HK stocks on track for second week of gains as enthusiasm builds for coming blockbuster listings

06-Jun-2020 Intellasia | South China Morning Post | 6:02 AM Print This Post

Hong Kong stocks gained for a second straight week, showcasing a strong start for June amid excitement over the coming two blockbuster secondary listings of JD.com and NetEase as well as overall positive sentiment about economic recovery amid the coronavirus pandemic.

The Hang Seng Index closed 1.7 per cent higher at 24,770.41 on Friday, ending the week with a 7.9 per cent gain.

The city’s benchmark has struggled mightily this year, posting a monthly gain only in April. The benchmark has fallen nearly 14 per cent this year, largely due to the coronavirus pandemic and the havoc it caused, including disrupting global air travel and supply chains and leading to lockdowns that shut down non-essential businesses.

“Investors are balancing between economic reopening and political risks,” said Thomas Kwan, chief investment officer at Harvest Global Investments. “This week, political risks have cooled down, so investors’ attention went to economic reopening.”

The Shanghai Composite Index closed 0.4 per cent higher at 2,930.8. It advanced 2.8 per cent this week in its second straight week of gains.

In Hong Kong, property and finance sectors led the gains. Wuling Motors continued its run-up after reports it had sold more than 1,000 newly-launched trucks for street vendors, advancing another 28 per cent. Over the three sessions ending Friday, it soared 216 per cent.

Top blue chip gainers Hang Seng Bank rose 8.4 per cent, Swire Pacific advanced 6.2 per cent. Property companies also gained, New World Development rose 5.4 per cent, while Wharf REIC added 6.2 per cent.

Southbound capital into HSBC increased three days in a row, and the bank’s shares rose 4.3 per cent on Friday, the biggest one-day gain in 11 weeks, two days after the bank’s Asia-Pacific CEO Peter Wong signed a petition supporting China’s national security law for Hong Kong.

Hong Kong and China Gas, the city’s dominant piped gas supplier, closed 2.1 per cent higher. The company expects gas sales growth to return to “double-digit percentage” next year. Its Hong Kong gas sales volume to fall 2 to 3 per cent for the whole of this year, the management said. In mainland China which contributed over half its profit, gas sales volume for the full year is projected to grow 4 to 5 per cent, after falling 12 per cent in the first quarter.

Traders continued to shrug off uncertainties around political issues in the city. Thousands of people in Hong Kong defied a police ban amid Covid-19 and attended a Thursday night annual candlelight vigil marking the anniversary of the 1989 Tiananmen Square crackdown.
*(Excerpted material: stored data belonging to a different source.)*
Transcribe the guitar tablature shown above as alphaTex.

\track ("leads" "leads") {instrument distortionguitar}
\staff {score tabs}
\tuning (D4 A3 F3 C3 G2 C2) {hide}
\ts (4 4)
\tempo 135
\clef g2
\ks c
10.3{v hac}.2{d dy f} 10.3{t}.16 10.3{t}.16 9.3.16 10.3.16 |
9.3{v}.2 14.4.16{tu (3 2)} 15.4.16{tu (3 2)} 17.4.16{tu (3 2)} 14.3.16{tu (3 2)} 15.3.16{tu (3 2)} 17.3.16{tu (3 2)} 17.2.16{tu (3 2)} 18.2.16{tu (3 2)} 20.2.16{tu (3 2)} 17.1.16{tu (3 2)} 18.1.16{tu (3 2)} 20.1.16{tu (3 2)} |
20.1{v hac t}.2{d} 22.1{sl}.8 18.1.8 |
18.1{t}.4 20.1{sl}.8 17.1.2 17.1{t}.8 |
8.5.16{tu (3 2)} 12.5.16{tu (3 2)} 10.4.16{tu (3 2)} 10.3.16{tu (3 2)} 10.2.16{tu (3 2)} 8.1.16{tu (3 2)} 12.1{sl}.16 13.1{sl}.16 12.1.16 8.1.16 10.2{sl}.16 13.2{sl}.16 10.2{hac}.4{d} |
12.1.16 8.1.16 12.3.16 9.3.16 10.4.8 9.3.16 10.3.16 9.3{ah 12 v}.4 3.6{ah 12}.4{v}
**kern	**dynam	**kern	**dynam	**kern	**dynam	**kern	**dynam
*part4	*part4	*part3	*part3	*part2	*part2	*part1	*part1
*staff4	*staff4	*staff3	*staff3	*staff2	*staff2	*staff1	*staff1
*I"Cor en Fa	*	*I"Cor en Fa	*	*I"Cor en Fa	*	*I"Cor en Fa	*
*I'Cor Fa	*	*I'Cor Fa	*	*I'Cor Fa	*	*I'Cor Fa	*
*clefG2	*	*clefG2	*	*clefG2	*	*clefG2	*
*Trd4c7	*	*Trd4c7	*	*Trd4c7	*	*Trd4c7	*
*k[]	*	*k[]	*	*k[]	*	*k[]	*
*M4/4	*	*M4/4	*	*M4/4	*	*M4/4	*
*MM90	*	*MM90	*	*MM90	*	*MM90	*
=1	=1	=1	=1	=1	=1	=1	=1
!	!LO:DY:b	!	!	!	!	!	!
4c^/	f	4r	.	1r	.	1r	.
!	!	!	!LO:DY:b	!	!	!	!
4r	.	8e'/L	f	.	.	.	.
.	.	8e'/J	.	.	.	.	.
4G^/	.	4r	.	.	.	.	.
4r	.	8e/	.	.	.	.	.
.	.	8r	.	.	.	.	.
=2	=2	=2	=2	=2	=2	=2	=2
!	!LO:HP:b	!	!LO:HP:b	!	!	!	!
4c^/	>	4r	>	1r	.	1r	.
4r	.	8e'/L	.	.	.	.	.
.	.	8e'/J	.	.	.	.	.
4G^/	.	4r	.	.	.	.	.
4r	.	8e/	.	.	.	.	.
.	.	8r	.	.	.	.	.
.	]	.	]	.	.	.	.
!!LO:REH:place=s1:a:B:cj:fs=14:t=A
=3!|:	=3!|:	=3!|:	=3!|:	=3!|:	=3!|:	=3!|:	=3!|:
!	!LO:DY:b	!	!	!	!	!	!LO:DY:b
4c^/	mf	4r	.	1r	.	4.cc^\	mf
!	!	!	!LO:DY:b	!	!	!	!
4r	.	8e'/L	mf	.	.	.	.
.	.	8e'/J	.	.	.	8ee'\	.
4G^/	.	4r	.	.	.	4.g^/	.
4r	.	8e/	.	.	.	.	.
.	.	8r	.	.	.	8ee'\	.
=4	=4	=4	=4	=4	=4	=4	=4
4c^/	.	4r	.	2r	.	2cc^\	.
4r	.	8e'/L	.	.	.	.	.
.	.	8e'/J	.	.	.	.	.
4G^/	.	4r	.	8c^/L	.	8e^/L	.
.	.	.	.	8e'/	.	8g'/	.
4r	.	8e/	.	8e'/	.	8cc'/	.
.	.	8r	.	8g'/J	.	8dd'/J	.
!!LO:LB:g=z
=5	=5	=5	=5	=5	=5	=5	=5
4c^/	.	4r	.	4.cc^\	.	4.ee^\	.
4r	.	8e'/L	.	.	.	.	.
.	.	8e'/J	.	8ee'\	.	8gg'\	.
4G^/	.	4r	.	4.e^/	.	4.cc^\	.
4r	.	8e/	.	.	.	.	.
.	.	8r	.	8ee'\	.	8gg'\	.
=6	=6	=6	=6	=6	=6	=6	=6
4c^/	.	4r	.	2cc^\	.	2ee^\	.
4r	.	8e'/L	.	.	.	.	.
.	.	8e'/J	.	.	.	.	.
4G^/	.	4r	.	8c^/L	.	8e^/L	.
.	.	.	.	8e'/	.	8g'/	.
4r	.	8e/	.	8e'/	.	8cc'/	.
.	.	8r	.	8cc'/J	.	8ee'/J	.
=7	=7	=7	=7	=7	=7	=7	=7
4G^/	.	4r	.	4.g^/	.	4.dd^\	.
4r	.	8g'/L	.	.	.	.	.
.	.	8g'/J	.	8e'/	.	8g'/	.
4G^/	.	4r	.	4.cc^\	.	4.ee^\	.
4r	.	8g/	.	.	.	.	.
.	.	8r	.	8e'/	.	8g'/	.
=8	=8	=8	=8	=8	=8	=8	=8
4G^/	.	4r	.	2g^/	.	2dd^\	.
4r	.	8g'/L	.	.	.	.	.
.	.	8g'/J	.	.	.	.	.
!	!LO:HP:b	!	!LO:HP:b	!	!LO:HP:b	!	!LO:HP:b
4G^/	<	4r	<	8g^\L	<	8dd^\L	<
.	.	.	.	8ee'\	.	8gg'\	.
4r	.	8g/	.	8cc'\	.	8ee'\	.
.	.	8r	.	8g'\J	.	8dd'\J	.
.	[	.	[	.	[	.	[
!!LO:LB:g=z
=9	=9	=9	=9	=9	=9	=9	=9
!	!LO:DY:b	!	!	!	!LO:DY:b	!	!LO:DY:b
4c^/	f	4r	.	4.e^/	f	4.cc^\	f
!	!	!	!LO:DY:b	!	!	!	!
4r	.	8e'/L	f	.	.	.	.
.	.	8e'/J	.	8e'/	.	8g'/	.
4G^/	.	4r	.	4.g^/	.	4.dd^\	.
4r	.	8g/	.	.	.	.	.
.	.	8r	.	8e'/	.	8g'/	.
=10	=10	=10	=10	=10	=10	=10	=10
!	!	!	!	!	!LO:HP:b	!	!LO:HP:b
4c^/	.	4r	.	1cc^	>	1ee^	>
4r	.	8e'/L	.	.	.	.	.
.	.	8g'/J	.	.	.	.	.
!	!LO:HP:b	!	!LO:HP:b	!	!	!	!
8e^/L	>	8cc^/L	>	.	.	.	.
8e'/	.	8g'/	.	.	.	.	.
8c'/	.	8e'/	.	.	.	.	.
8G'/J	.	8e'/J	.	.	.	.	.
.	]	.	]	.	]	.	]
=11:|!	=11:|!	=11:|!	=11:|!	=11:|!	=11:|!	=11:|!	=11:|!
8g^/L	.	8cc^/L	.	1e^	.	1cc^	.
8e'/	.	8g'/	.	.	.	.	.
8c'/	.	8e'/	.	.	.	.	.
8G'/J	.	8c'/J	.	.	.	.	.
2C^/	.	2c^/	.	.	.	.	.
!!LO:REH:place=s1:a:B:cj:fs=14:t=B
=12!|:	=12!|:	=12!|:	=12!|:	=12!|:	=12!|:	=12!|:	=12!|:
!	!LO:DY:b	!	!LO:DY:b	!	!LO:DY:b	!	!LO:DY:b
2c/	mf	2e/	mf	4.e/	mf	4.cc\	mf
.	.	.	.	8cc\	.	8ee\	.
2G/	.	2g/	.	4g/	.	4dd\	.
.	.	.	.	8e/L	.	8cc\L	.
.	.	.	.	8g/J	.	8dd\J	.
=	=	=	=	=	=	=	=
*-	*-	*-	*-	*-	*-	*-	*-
The legislature body also passed a law to criminalise the mocking of China’s national anthem.

“China’s economy is recovering first and the fundamentals is the strongest among all economies, while the growth of stocks were not as big as those in other countries, so investment capital is flowing to mainland China and Hong Kong,” said Carl Cai, analyst at SPDB International.

Meanwhile, the Hong Kong Monetary Authority stepped in to keep the local currency below 7.7500 amid an influx of hot money ahead of several blockbuster initial public offerings in the city. NetEase and JD.com plan secondary listings.

Increased US-China tensions are also weighing on investor sentiment, as is the expectation that the US unemployment rate in May, which will be released on Friday, could soar to the highest level since the Great Depression.

“In the short term US President Trump may not have enough time to intensify tensions with China as domestic issues already are consuming his energy,” said Kwan.

Airlines saw gains in both Hong Kong and Shanghai, after the chair of China Eastern Airlines vowed to support for Hubei’s plan to build the province into a global centre of cargo and passenger aviation. The rallies followed big gains of US peers overnight as hopes build that airline travel is coming back after being hammered by the coronavirus.

Air China added 8.6 per cent in Hong Kong and 6.9 per cent in Shanghai. China Southern Airlines surged the daily cap of 10 per cent and 6.8 per cent on the mainland. China Eastern Airlines advanced 5.6 per cent in Hong Kong and 6.4 per cent in Shanghai. Hainan Airlines rose 2.5 per cent in its home listing.